Cossé and Tilly conclude that things change, skylines change, neighborhoods change, it happens. The potential utility and beauty of the Chauncey is certainly debatable, the nature of Marc Moen’s impact and influence in Iowa City is debatable, too — the inadequacy of the city’s decision-making process is not. 

Hopefully, they conclude, Iowa City will continue to enjoy development opportunities like the one at College and Gilbert, but the City Council must justify its future decisions with greater transparency and a greater concern for public opinion. 

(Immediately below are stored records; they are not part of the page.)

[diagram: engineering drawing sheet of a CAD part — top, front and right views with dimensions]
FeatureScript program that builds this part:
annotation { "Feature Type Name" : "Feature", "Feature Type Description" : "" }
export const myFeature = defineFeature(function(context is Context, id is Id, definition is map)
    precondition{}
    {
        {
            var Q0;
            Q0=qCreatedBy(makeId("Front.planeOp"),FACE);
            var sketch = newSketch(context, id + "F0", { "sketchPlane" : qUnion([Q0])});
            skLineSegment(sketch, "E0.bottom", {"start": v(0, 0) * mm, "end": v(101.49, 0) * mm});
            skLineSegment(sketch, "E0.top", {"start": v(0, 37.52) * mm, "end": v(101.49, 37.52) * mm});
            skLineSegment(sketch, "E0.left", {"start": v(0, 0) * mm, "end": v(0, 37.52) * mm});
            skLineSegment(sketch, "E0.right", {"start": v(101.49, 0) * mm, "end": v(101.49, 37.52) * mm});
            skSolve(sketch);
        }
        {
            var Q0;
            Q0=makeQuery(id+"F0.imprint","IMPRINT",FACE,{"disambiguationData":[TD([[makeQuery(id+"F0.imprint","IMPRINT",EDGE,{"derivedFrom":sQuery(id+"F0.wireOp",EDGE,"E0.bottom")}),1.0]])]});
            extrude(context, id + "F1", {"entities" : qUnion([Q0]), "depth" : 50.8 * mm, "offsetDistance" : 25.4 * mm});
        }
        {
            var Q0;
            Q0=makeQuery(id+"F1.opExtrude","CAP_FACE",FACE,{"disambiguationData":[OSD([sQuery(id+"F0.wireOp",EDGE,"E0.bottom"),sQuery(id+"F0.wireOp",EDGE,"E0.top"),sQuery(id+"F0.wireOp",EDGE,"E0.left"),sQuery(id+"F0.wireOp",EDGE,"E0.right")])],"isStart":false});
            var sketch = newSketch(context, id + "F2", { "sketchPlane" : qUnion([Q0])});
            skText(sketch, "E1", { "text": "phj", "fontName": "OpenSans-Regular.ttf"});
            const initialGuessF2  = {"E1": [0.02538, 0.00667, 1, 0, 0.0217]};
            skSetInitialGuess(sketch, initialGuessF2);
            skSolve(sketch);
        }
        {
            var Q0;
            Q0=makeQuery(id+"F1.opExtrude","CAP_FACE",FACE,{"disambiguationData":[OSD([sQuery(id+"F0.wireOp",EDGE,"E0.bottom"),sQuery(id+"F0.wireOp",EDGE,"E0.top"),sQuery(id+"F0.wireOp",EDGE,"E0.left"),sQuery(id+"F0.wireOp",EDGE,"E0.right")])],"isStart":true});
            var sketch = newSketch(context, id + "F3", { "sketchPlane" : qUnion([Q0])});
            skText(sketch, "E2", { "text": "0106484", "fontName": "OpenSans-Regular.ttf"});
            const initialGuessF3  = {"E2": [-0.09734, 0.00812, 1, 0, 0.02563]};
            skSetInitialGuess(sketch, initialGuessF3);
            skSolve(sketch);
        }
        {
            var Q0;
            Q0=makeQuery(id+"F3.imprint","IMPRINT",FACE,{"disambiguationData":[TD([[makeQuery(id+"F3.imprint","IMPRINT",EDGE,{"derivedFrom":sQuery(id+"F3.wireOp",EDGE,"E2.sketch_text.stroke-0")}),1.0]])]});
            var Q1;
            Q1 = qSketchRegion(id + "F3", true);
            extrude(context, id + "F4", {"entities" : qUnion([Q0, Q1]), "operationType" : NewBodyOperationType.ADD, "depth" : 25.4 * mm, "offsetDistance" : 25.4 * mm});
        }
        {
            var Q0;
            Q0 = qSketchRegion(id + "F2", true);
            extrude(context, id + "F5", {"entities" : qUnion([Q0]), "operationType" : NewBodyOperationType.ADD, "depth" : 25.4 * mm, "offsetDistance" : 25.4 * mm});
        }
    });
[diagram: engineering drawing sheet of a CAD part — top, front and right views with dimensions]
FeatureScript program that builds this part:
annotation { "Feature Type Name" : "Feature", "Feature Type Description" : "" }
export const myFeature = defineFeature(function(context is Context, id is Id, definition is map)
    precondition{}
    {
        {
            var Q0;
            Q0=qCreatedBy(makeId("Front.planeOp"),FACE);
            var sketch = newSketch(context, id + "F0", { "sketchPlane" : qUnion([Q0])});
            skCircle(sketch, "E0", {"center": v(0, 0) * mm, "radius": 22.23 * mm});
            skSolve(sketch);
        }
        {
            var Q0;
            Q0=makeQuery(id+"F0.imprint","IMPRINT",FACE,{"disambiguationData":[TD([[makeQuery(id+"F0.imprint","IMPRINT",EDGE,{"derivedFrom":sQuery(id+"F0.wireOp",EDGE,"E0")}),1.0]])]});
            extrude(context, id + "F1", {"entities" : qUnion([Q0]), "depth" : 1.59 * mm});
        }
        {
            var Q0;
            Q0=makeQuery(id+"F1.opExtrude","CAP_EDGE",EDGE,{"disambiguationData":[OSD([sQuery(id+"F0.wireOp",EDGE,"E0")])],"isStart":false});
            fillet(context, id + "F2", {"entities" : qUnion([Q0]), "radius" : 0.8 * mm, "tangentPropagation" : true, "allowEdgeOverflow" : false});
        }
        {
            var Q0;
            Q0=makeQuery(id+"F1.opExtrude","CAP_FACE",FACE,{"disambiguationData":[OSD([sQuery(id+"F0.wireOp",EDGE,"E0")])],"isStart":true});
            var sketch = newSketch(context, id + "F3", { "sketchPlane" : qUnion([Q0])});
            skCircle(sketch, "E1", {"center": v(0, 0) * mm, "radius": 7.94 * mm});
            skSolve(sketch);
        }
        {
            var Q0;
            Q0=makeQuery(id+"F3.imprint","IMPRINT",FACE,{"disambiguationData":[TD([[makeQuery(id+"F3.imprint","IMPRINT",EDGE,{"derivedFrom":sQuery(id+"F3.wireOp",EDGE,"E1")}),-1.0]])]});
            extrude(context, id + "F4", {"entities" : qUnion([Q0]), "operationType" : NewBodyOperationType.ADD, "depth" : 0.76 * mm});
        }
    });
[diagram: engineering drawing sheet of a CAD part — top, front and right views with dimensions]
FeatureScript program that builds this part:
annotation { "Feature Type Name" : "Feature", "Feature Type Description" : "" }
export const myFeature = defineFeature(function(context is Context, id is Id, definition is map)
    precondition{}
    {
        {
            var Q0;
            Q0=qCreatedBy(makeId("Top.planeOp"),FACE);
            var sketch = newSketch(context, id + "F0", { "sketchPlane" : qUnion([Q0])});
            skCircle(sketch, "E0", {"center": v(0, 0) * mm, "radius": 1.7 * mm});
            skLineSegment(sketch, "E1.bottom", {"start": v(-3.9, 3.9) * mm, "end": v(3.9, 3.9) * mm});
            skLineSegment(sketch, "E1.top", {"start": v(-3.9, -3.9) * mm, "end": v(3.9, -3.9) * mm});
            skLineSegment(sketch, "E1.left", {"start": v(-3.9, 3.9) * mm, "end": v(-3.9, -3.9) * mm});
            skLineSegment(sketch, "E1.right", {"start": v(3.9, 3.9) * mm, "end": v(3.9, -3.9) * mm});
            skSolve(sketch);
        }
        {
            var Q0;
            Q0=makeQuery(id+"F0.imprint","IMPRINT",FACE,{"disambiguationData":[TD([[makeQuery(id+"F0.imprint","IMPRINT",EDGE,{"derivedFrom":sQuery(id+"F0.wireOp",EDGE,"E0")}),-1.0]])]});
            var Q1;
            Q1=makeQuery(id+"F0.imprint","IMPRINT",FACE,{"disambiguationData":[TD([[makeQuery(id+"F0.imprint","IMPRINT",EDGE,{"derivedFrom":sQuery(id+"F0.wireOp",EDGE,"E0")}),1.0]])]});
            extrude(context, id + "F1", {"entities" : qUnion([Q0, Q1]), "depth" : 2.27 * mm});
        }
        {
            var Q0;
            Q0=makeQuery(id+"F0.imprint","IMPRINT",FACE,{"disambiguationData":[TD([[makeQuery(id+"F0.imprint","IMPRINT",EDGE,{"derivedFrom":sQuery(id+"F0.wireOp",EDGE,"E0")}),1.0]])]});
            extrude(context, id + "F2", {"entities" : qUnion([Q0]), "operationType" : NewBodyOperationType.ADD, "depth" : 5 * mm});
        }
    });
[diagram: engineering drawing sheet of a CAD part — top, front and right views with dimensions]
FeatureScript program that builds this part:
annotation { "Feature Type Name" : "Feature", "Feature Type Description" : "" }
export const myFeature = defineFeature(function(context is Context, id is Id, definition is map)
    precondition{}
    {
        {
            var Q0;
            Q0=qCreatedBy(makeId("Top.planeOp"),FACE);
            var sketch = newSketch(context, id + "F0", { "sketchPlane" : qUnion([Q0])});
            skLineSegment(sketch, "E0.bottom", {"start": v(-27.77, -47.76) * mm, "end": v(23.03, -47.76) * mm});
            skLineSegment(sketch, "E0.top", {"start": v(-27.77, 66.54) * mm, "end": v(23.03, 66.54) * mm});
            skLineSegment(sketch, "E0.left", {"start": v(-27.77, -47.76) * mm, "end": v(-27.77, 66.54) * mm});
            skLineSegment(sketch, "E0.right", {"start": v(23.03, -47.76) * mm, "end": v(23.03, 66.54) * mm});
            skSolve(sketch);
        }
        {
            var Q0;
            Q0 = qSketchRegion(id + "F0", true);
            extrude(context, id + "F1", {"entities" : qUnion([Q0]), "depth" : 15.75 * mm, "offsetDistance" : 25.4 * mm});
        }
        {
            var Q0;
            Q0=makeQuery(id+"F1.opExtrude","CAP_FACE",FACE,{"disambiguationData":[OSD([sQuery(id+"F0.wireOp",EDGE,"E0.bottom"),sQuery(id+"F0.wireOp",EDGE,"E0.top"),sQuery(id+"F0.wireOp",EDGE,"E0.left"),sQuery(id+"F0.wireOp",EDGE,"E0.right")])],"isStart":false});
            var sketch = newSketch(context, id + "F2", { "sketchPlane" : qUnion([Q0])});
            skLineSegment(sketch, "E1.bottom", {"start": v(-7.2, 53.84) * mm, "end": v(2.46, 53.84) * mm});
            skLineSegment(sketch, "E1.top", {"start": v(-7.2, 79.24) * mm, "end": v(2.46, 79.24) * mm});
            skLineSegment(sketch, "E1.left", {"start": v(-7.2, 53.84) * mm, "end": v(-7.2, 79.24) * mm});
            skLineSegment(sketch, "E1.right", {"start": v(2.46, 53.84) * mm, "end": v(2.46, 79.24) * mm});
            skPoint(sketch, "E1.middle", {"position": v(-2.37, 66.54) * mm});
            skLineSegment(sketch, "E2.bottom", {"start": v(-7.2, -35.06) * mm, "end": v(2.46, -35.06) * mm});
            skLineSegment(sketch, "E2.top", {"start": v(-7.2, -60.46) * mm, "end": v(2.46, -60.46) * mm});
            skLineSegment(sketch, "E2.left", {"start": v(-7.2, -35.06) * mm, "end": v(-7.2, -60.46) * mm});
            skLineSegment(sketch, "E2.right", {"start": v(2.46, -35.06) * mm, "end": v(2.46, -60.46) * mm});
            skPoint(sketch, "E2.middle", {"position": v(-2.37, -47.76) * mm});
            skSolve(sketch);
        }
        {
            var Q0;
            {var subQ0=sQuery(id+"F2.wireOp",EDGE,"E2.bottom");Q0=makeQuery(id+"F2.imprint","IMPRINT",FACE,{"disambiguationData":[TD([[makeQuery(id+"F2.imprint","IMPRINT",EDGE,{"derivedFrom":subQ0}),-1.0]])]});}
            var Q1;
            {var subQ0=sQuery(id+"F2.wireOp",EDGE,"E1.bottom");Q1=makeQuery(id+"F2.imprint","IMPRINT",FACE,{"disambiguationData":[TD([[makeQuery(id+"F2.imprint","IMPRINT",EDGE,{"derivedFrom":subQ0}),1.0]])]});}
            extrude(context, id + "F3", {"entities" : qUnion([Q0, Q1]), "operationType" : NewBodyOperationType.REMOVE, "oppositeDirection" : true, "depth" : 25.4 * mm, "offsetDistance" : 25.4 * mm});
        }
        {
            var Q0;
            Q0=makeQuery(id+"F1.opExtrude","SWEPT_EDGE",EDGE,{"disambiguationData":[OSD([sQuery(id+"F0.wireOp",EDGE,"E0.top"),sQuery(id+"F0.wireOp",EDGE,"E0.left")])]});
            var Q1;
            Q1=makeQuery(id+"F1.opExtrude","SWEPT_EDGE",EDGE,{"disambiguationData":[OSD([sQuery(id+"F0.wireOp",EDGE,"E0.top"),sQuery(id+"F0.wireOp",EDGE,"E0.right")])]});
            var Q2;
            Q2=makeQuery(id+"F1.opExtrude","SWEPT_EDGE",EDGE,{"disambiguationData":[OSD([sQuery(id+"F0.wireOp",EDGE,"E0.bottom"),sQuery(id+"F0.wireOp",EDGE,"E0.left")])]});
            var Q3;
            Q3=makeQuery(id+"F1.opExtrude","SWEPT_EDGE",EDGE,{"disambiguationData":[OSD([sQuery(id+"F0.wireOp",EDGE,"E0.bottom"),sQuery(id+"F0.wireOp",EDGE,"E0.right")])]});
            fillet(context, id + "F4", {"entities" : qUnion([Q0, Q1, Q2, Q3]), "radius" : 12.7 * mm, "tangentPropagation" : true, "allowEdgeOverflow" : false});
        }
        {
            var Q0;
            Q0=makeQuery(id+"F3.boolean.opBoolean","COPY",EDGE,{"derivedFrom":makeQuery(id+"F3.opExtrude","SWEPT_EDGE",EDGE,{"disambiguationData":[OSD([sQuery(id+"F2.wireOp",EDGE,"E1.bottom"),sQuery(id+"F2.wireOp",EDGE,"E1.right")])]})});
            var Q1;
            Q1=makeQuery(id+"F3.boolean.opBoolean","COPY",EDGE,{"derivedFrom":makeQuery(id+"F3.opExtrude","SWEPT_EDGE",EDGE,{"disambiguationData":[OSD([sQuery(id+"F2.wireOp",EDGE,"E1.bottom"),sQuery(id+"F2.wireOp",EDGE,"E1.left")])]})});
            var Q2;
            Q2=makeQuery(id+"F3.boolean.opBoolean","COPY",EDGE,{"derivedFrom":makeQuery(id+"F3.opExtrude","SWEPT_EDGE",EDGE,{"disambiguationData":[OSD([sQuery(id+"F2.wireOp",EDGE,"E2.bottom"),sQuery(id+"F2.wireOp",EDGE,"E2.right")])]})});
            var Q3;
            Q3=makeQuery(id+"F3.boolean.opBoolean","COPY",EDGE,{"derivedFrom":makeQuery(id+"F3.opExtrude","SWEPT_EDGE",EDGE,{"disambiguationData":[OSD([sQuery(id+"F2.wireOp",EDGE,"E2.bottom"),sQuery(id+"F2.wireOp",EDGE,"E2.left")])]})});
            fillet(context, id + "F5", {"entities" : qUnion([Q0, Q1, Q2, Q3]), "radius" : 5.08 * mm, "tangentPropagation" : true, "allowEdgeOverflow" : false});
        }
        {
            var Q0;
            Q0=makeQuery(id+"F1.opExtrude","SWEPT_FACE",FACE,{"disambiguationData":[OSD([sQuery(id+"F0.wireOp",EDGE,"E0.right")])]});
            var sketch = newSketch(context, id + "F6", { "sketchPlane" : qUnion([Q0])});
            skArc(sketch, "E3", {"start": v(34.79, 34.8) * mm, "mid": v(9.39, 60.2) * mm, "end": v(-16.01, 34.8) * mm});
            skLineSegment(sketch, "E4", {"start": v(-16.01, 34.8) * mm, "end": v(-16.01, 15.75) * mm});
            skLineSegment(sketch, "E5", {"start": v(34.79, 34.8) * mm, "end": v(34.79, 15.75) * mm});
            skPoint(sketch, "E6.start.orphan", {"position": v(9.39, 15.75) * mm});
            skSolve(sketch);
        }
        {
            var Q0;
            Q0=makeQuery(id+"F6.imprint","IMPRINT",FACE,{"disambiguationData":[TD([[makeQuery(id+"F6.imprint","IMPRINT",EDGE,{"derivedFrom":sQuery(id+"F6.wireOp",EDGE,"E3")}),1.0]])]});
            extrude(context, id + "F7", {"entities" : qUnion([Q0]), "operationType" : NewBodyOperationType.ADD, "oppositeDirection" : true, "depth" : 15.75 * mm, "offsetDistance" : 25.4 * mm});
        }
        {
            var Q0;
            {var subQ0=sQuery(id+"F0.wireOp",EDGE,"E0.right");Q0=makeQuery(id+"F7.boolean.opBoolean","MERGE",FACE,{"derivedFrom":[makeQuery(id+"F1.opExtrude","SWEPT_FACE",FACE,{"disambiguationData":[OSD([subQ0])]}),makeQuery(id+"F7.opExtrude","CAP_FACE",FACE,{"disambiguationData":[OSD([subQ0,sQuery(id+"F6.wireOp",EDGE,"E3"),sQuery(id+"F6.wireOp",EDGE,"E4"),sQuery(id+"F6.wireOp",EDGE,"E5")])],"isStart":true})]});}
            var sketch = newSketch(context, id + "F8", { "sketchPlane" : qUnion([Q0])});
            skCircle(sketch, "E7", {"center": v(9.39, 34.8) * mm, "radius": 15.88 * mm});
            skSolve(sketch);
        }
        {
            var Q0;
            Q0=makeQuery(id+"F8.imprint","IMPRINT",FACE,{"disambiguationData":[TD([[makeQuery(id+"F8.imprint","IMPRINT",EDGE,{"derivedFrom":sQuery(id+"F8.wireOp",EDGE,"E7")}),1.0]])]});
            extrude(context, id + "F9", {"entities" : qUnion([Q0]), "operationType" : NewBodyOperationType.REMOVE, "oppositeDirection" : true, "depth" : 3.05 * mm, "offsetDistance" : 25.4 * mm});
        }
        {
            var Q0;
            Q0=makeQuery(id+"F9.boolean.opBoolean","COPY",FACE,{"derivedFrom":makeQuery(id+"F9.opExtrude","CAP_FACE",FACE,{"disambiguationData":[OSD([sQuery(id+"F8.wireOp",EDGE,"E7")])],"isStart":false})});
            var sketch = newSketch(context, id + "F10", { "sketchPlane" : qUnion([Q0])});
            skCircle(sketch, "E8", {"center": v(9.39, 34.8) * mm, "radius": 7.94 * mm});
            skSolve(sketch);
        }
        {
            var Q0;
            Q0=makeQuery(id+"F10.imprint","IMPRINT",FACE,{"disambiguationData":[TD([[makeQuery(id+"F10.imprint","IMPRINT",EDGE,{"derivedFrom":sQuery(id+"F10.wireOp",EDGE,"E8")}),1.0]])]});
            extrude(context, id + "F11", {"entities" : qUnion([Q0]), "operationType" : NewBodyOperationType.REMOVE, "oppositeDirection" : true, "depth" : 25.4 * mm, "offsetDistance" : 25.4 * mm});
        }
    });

By ignoring its own decision process the council reeks of the Third World corruption politics that the Chauncey itself represents.  The only part of the world still welcoming skyscrapers is the Third World.

The fact that there was “little debate, concrete rationale or side-by-side comparison, left some councilors scratching their heads as to the outcome of rewarding the Moen Group’s plan,” is a sign of the five councilors’ predisposition toward the Chauncey. 

Moen is beside the point for now. It is the behavior of the council members that is in question because of their duplicitous behavior.

Now the citizens of the College Green Park neighborhood and the real-estate taxpayers of Iowa City may find themselves burdened aesthetically with a 20-story glass and chrome gargantuan blocking out the Sun and casting its long shadow into the taxpayers’ pocketbooks for decades.